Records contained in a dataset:
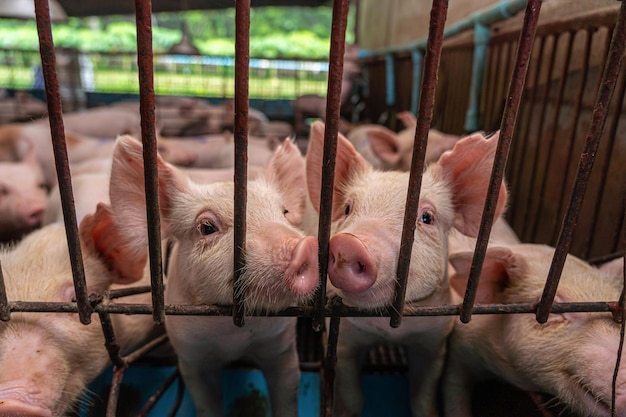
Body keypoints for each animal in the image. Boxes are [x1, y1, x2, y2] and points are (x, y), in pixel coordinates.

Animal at [106, 134, 316, 416]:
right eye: (207, 227)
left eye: (284, 213)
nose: (305, 246)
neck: (233, 335)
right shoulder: (190, 358)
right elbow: (206, 402)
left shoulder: (281, 347)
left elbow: (287, 394)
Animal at [304, 121, 508, 416]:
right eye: (348, 208)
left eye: (426, 217)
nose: (348, 244)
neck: (390, 331)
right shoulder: (343, 338)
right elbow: (352, 397)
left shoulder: (434, 342)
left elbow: (422, 398)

What is needed: In the answer, the entries must appear exactly as above, without the images.

Result:
Body keypoints for each animal in the image. Boxes are [x1, y1, x2, y2] and points are (x, y), in pixel coordinates.

Animal at [106, 134, 316, 416]:
right eye: (207, 227)
left eye: (284, 213)
nose: (305, 246)
neck: (233, 335)
right shoulder: (190, 358)
right elbow: (206, 402)
left shoulder: (281, 347)
left elbow: (287, 394)
Animal at [304, 121, 508, 416]:
right eye: (348, 208)
left eye: (426, 217)
nose: (348, 244)
neck: (390, 331)
right shoulder: (343, 338)
right elbow: (352, 397)
left shoulder: (434, 342)
left elbow: (422, 398)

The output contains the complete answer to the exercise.